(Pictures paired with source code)
Segment Open

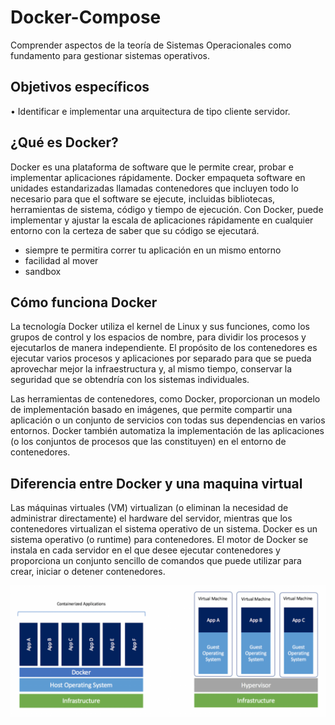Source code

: # Docker-Compose

Comprender aspectos de la teoría de Sistemas Operacionales como fundamento para gestionar sistemas operativos.

## Objetivos específicos
• Identificar e implementar una arquitectura de tipo cliente servidor.


## ¿Qué es Docker?

Docker es una plataforma de software que le permite crear, probar e implementar aplicaciones rápidamente. Docker empaqueta software en unidades estandarizadas llamadas contenedores que incluyen todo lo necesario para que el software se ejecute, incluidas bibliotecas, herramientas de sistema, código y tiempo de ejecución. Con Docker, puede implementar y ajustar la escala de aplicaciones rápidamente en cualquier entorno con la certeza de saber que su código se ejecutará.

* siempre te permitira correr tu aplicación en un mismo entorno
* facilidad al mover
* sandbox

## Cómo funciona Docker

La tecnología Docker utiliza el kernel de Linux y sus funciones, como los grupos de control y los espacios de nombre, para dividir los procesos y ejecutarlos de manera independiente. El propósito de los contenedores es ejecutar varios procesos y aplicaciones por separado para que se pueda aprovechar mejor la infraestructura y, al mismo tiempo, conservar la seguridad que se obtendría con los sistemas individuales.

Las herramientas de contenedores, como Docker, proporcionan un modelo de implementación basado en imágenes, que permite compartir una aplicación o un conjunto de servicios con todas sus dependencias en varios entornos. Docker también automatiza la implementación de las aplicaciones (o los conjuntos de procesos que las constituyen) en el entorno de contenedores.

## Diferencia entre Docker y una maquina virtual

Las máquinas virtuales (VM) virtualizan (o eliminan la necesidad de administrar directamente) el hardware del servidor, mientras que los contenedores virtualizan el sistema operativo de un sistema. Docker es un sistema operativo (o runtime) para contenedores. El motor de Docker se instala en cada servidor en el que desee ejecutar contenedores y proporciona un conjunto sencillo de comandos que puede utilizar para crear, iniciar o detener contenedores.

![](img/docker-vs-virtual-machine.png)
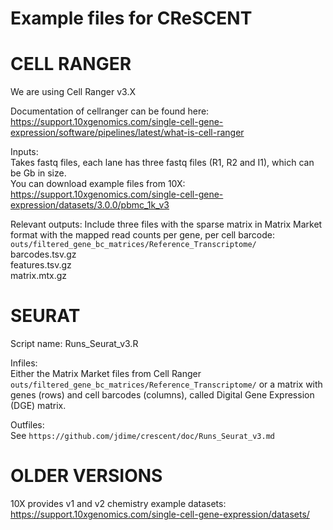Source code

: # Example files for CReSCENT

CELL RANGER
================

We are using Cell Ranger v3.X

Documentation of cellranger can be found here:
https://support.10xgenomics.com/single-cell-gene-expression/software/pipelines/latest/what-is-cell-ranger

Inputs: <br />
Takes fastq files, each lane has three fastq files (R1, R2 and I1), which can be Gb in size. <br />
You can download example files from 10X: <br />
https://support.10xgenomics.com/single-cell-gene-expression/datasets/3.0.0/pbmc_1k_v3

Relevant outputs:
Include three files with the sparse matrix in Matrix Market format with the mapped read counts per gene, per cell barcode: <br />
`outs/filtered_gene_bc_matrices/Reference_Transcriptome/` <br />
barcodes.tsv.gz <br />
features.tsv.gz <br />
matrix.mtx.gz <br />

SEURAT
================

Script name: Runs_Seurat_v3.R

Infiles: <br />
Either the Matrix Market files from Cell Ranger `outs/filtered_gene_bc_matrices/Reference_Transcriptome/` or a matrix with genes (rows) and cell barcodes (columns), called Digital Gene Expression (DGE) matrix.

Outfiles: <br />
See `https://github.com/jdime/crescent/doc/Runs_Seurat_v3.md`

OLDER VERSIONS
================

10X provides v1 and v2 chemistry example datasets:
https://support.10xgenomics.com/single-cell-gene-expression/datasets/

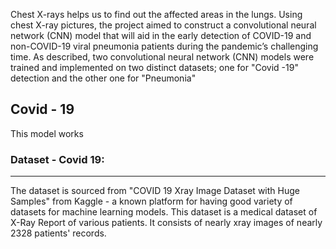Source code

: Chest X-rays helps us to find out the affected areas in the lungs.
Using chest X-ray pictures, the project aimed to construct a convolutional neural network (CNN) model that will aid in the early detection of COVID-19 and non-COVID-19 viral pneumonia patients during the pandemic’s challenging time. As described, two convolutional neural network (CNN) models were trained and implemented on two distinct datasets; one for "Covid -19" detection and the other one for "Pneumonia"

## Covid - 19

This model works

### Dataset - Covid 19:

<hr>

The dataset is sourced from <a href = "https://www.kaggle.com/datasets/mr3suvhro/covid-19-xray-image-dataset-with-huge-samples?select=COVID" style="text-decoration:none;" target="_blank"> "COVID 19 Xray Image Dataset with Huge Samples" </a> from Kaggle - a known platform for having good variety of datasets for machine learning models. This dataset is a medical dataset of X-Ray Report of various patients. It consists of nearly xray images of nearly 2328 patients' records.
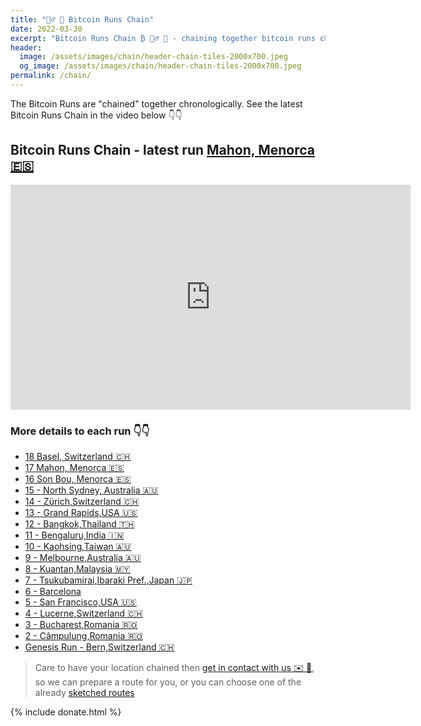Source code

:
 ```yaml
---
title: "🏃‍♂️ 🔗 Bitcoin Runs Chain"
date: 2022-03-30
excerpt: "Bitcoin Runs Chain ₿ 🏃‍♂️ 🔗 - chaining together bitcoin runs chronologically"
header:
  image: /assets/images/chain/header-chain-tiles-2000x700.jpeg
  og_image: /assets/images/chain/header-chain-tiles-2000x700.jpeg
permalink: /chain/
---
```


The Bitcoin Runs are "chained" together chronologically. See the latest Bitcoin Runs Chain in the video below 👇👇

## Bitcoin Runs Chain - latest run [Mahon, Menorca 🇪🇸](/north-sydney)

<iframe width="640" height="360" src="https://www.youtube-nocookie.com/embed/_oRPYEFlYX0?controls=0&amp;showinfo=0" frameborder="0" allowfullscreen></iframe>

### More details to each run 👇👇

- [18 Basel, Switzerland 🇨🇭](/basel)
- [17 Mahon, Menorca 🇪🇸](/mahon)
- [16 Son Bou, Menorca 🇪🇸](/son-bou)
- [15 - North Sydney, Australia 🇦🇺](/north-sydney)
- [14 - Zürich,Switzerland 🇨🇭](/zuerich)
- [13 - Grand Rapids,USA 🇺🇸](/grand-rapids)
- [12 - Bangkok,Thailand 🇹🇭](/bangkok)
- [11 - Bengaluru,India 🇮🇳](/bengaluru)
- [10 - Kaohsing,Taiwan 🇦🇺](/kaohsiung)
- [9 - Melbourne,Australia 🇦🇺](/melbourne)
- [8 - Kuantan,Malaysia 🇲🇾](/kuantan)
- [7 - Tsukubamirai,Ibaraki Pref.,Japan 🇯🇵](/tsukubamirai)
- [6 - Barcelona](/barcelona)
- [5 - San Francisco,USA 🇺🇸](/san-francisco)
- [4 - Lucerne,Switzerland 🇨🇭](/lucerne)
- [3 - Bucharest,Romania 🇷🇴](/bucharest)
- [2 - Câmpulung,Romania 🇷🇴](/campulung)
- [Genesis Run - Bern,Switzerland 🇨🇭](/bern)

> Care to have your location chained then [get in contact with us ✉️ 🙏](mailto:bitcoinruns@protonmail.com), so we can prepare a route
> for you, or you can choose one of the already [sketched routes](/proposals)


{% include donate.html %} 
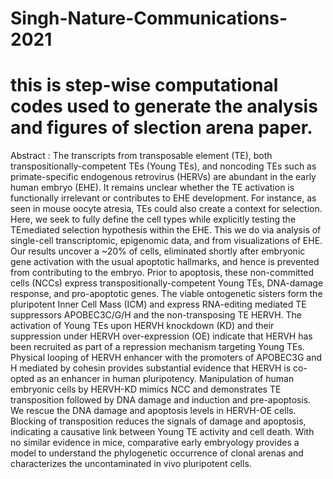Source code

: # Singh-Nature-Communications-2021
# this is step-wise computational codes used to generate the analysis and figures of slection arena paper.
Abstract : The transcripts from transposable element (TE), both transpositionally-competent TEs (Young TEs), and noncoding TEs such as primate-specific endogenous retrovirus (HERVs) are abundant in the early human embryo (EHE). It remains unclear whether the TE activation is functionally irrelevant or contributes to EHE development. For instance, as seen in mouse oocyte atresia, TEs could also create a context for selection. Here, we seek to fully define the cell types while explicitly testing the TEmediated selection hypothesis within the EHE. This we do via analysis of single-cell transcriptomic, epigenomic data, and from visualizations of EHE. Our results uncover a ~20% of cells, eliminated shortly after embryonic gene activation with the usual apoptotic hallmarks, and hence is prevented from contributing to the embryo. Prior to apoptosis, these non-committed cells (NCCs) express transpositionally-competent Young TEs, DNA-damage response, and pro-apoptotic genes. The viable ontogenetic sisters form the pluripotent Inner Cell Mass (ICM) and express RNA-editing mediated TE suppressors APOBEC3C/G/H and the non-transposing TE HERVH. The activation of Young TEs upon HERVH knockdown (KD) and their suppression under HERVH over-expression (OE) indicate that HERVH has been recruited as part of a repression mechanism targeting Young TEs. Physical looping of HERVH enhancer with the promoters of APOBEC3G and H mediated by cohesin provides substantial evidence that HERVH is co-opted as an enhancer in human pluripotency. Manipulation of human embryonic cells by HERVH-KD mimics NCC and demonstrates TE transposition followed by DNA damage and induction and pre-apoptosis. We rescue the DNA damage and apoptosis levels in HERVH-OE cells. Blocking of transposition reduces the signals of damage and apoptosis, indicating a causative link between Young TE activity and cell death. With no similar evidence in mice, comparative early embryology provides a model to understand the phylogenetic occurrence of clonal arenas and characterizes the uncontaminated in vivo pluripotent cells.
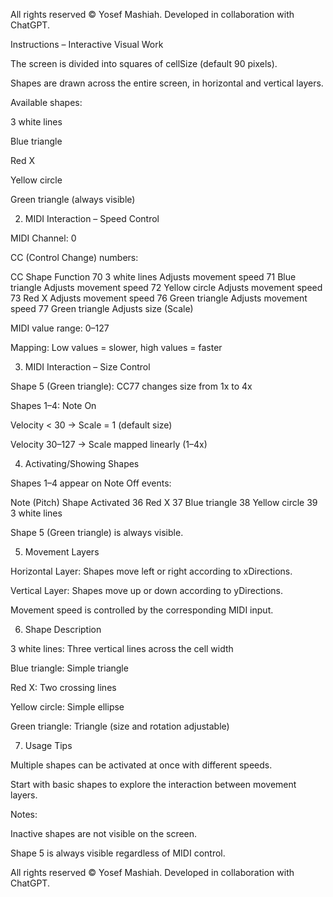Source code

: 
All rights reserved © Yosef Mashiah. Developed in collaboration with ChatGPT.



Instructions – Interactive Visual Work


The screen is divided into squares of cellSize (default 90 pixels).

Shapes are drawn across the entire screen, in horizontal and vertical layers.

Available shapes:

3 white lines

Blue triangle

Red X

Yellow circle

Green triangle (always visible)

2. MIDI Interaction – Speed Control

MIDI Channel: 0

CC (Control Change) numbers:

CC	Shape	Function
70	3 white lines	Adjusts movement speed
71	Blue triangle	Adjusts movement speed
72	Yellow circle	Adjusts movement speed
73	Red X	Adjusts movement speed
76	Green triangle	Adjusts movement speed
77	Green triangle	Adjusts size (Scale)

MIDI value range: 0–127

Mapping: Low values = slower, high values = faster

3. MIDI Interaction – Size Control

Shape 5 (Green triangle): CC77 changes size from 1x to 4x

Shapes 1–4: Note On

Velocity < 30 → Scale = 1 (default size)

Velocity 30–127 → Scale mapped linearly (1–4x)

4. Activating/Showing Shapes

Shapes 1–4 appear on Note Off events:

Note (Pitch)	Shape Activated
36	Red X
37	Blue triangle
38	Yellow circle
39	3 white lines

Shape 5 (Green triangle) is always visible.

5. Movement Layers

Horizontal Layer: Shapes move left or right according to xDirections.

Vertical Layer: Shapes move up or down according to yDirections.

Movement speed is controlled by the corresponding MIDI input.

6. Shape Description

3 white lines: Three vertical lines across the cell width

Blue triangle: Simple triangle

Red X: Two crossing lines

Yellow circle: Simple ellipse

Green triangle: Triangle (size and rotation adjustable)

7. Usage Tips

Multiple shapes can be activated at once with different speeds.

Start with basic shapes to explore the interaction between movement layers.

Notes:

Inactive shapes are not visible on the screen.

Shape 5 is always visible regardless of MIDI control.

All rights reserved © Yosef Mashiah. Developed in collaboration with ChatGPT.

Segment Closed

#### TRY IT:
Retype, exactly and in full, the lines above from the one containing "Multiple shapes can" through the one containing "Shape 5 is always".

#### TASK OUTPUT:
Multiple shapes can be activated at once with different speeds.

Start with basic shapes to explore the interaction between movement layers.

Notes:

Inactive shapes are not visible on the screen.

Shape 5 is always visible regardless of MIDI control.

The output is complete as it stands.